[[ Page extract open ]]

The homes in the neighborhood consist of a variety of renovated and original middle-class family homes, with the vast majority being built between 1900 and 1930. The creation and development of both the Highland Park Baptist Church and Tennessee Temple University had a significant impact on the neighborhood throughout the middle of the 20th century. Both of those organizations have now either closed or moved out of Highland Park. Redemption to the Nations Church, Chattanooga Girls Leadership Academy, and Chattanooga Preparatory have purchased and operate most of the vacated properties. A few key lots have been purchased by Chattanooga Neighborhood Enterprise, an organization dedicated to supporting neighborhood development and revitalization, and providing quality affordable housing options in the city of Chattanooga.

[[ Page extract closed ]]
[[ Supplied information open ]]

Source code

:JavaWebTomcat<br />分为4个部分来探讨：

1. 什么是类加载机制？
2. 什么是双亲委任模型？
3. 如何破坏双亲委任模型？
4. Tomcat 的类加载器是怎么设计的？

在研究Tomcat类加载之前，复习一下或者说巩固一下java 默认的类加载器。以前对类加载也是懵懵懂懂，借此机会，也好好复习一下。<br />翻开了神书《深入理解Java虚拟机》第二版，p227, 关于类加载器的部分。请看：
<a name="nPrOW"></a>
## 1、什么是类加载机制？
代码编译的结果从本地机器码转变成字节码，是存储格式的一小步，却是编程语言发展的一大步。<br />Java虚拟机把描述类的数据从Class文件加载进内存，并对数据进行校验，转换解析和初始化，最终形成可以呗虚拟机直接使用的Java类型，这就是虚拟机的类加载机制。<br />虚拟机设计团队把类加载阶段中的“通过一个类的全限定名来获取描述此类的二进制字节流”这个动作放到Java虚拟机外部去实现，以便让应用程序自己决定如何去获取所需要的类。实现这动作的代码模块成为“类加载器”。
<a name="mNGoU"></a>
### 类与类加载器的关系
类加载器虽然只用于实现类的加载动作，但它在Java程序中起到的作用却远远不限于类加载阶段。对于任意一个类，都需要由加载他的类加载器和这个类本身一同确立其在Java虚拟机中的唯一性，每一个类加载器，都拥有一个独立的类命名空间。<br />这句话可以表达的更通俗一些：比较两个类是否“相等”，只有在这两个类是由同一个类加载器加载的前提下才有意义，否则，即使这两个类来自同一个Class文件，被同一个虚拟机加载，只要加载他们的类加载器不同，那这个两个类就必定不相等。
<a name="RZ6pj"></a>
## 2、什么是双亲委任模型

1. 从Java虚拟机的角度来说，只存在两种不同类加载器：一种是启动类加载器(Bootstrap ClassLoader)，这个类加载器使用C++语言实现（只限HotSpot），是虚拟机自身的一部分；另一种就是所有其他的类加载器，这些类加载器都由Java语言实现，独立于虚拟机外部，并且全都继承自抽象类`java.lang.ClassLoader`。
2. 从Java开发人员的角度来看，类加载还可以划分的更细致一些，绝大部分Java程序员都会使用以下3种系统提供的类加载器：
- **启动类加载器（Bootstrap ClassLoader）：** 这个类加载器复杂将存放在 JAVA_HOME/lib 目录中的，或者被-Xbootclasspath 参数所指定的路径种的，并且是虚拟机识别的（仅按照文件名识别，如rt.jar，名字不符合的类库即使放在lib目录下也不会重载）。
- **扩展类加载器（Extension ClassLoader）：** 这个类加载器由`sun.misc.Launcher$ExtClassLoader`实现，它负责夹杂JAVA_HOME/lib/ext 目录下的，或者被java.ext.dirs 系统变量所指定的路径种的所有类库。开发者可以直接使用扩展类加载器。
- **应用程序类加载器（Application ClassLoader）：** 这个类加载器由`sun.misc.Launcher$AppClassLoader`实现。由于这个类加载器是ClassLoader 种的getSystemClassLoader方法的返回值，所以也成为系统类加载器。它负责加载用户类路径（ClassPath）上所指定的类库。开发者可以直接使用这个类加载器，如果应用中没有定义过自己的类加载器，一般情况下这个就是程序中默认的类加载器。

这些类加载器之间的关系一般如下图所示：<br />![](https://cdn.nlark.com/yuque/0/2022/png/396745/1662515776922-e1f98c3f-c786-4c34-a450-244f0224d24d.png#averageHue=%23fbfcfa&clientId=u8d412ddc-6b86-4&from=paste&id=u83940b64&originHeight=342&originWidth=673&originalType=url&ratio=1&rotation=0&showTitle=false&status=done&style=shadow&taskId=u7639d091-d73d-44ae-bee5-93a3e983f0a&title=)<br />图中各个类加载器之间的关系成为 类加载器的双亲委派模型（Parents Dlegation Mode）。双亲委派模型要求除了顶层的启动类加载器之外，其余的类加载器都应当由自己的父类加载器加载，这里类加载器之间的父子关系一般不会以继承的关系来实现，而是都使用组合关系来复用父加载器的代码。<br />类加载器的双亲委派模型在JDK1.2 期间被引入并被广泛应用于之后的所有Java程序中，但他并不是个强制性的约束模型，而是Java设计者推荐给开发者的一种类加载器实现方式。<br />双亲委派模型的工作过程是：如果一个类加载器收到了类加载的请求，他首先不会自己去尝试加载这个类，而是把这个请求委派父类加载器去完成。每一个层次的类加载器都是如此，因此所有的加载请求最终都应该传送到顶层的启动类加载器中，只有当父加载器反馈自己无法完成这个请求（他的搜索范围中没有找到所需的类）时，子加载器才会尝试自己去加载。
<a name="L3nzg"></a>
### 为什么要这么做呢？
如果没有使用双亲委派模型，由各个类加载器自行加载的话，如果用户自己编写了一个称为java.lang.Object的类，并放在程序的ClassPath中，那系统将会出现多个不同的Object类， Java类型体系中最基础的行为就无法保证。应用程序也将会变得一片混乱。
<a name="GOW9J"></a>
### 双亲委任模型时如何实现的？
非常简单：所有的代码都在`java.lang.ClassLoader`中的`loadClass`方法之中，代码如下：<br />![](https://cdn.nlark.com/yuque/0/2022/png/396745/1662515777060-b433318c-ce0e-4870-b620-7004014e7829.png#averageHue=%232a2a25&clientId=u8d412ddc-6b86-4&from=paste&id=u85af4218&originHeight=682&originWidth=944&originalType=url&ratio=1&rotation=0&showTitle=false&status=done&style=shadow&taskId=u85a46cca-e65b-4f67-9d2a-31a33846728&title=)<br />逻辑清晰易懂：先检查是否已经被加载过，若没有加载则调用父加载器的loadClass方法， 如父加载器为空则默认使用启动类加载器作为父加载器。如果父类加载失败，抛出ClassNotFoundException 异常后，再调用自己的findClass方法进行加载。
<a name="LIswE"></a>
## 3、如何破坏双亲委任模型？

[[ Supplied information closed ]]

● **Things to do**
**a.** Edit the passage on the Highland Park neighborhood by giving the stretch from "The homes in" through "city of Chattanooga." again with "renovated" replaced by "restored".
**b.** Continue the passage on the Highland Park neighborhood from where it stops.

● **Outputs in order**
**a.**
The homes in the neighborhood consist of a variety of restored and original middle-class family homes, with the vast majority being built between 1900 and 1930. The creation and development of both the Highland Park Baptist Church and Tennessee Temple University had a significant impact on the neighborhood throughout the middle of the 20th century. Both of those organizations have now either closed or moved out of Highland Park. Redemption to the Nations Church, Chattanooga Girls Leadership Academy, and Chattanooga Preparatory have purchased and operate most of the vacated properties. A few key lots have been purchased by Chattanooga Neighborhood Enterprise, an organization dedicated to supporting neighborhood development and revitalization, and providing quality affordable housing options in the city of Chattanooga.

**b.**
==Revitalization==
The revitalization of the neighborhood started in the early 1990s and continues to the present. In 2001 the neighborhood was awarded "Neighborhood of the Year" by Neighborhoods, USA. The neighborhood and its homes have been featured in Southern Living (May 2002), Victorian Times Magazine (October 2002), HGTV (September 2006), and the Financial Times (April 2010). Highland Park has grown to be one of Chattanooga's largest urban neighborhoods, with an excellent variety of architecture from the 1880s to the 1920s, specifically Queen Anne, Bungalow, and Craftsman, as well as many others.